Me pregunto cómo es posible que yo haya hecho compatibles estas dos cosas: el dolor intenso en el que estaba y el pensamiento racional de cómo hago para contar esta historia.
Entonces me propuse narrar. Decidí alejarme en todo lo posible de la posibilidad del libro de autoayuda, aquí no hay concejos de ninguna índole, no hay moralizaciones. Comprendí que tenía que haber una pequeña dosis de reflexión, pero mínima para no agobiar al lector.
Y decidí comenzar casi “in medias res”, por el momento en que llegamos al apartamento de mi hijo el día siguiente del suicidio. Me propuse sobriedad, nada de sentimentalismos, pero sí de sentimientos. Quería estar en ese balance. Escogí el presente porque me parecía que daba una sensación más vigorosa.

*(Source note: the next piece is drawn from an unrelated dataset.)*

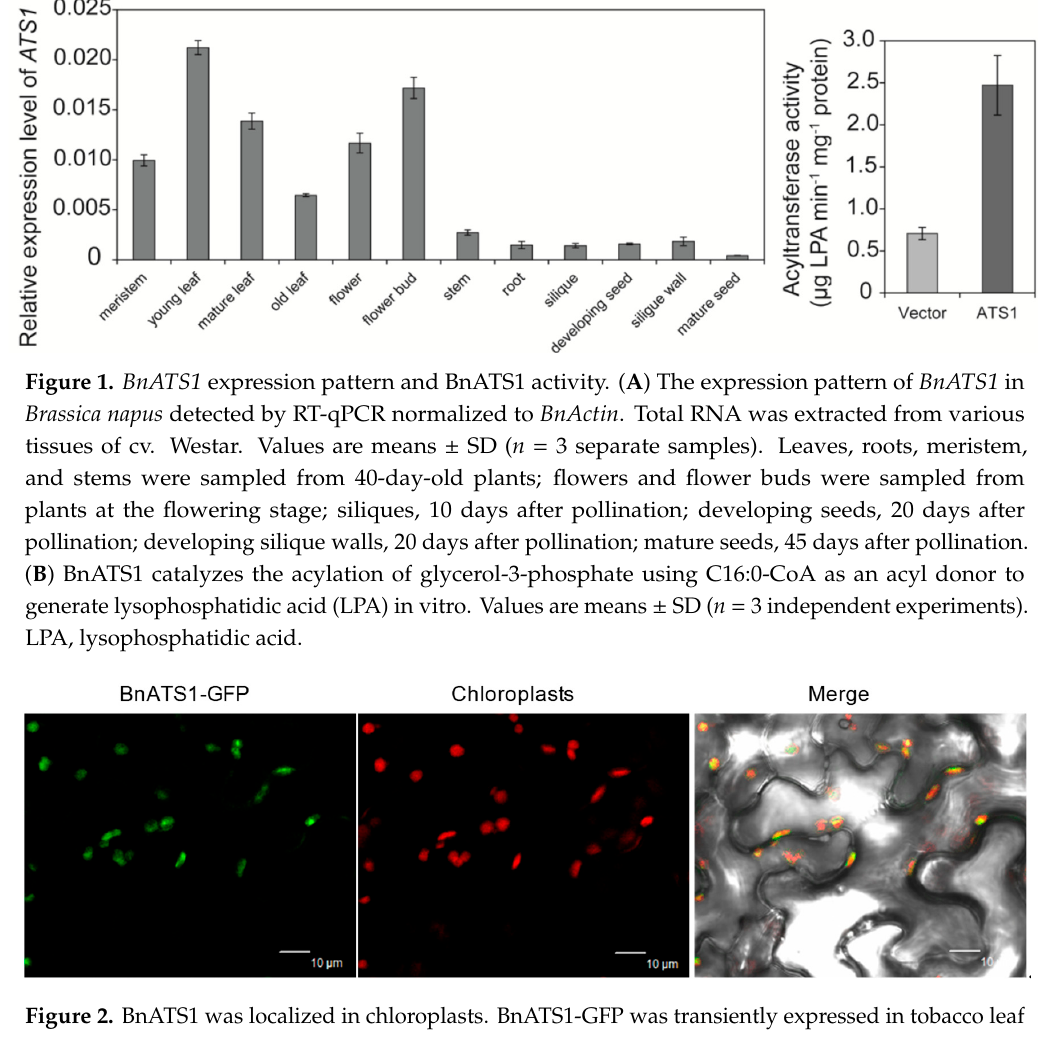
Figure 2. BnATS1 was localized in chloroplasts. BnATS1-GFP was transiently expressed in tobacco leaf cells under the control of the 35S promoter. Green fluorescent signal of BnATS1-GFP was overlaid with red auto-fluorescence produced by chloroplasts observed using a confocal laser scanning microscope. Bars = 10 μ m.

Este libro lo escribí vertiginosamente, lo terminé en seis meses. Y lo rehice por lo menos 10 veces. Esta fue la forma que encontré de hacer mi duelo.
Escribí este libro para entender quién había sido mi hijo. Para hacerme preguntas más que para encontrar respuestas. Entendí que las palabras iban a rodear ese misterio, el conocimiento que nunca iba a alcanzar…”.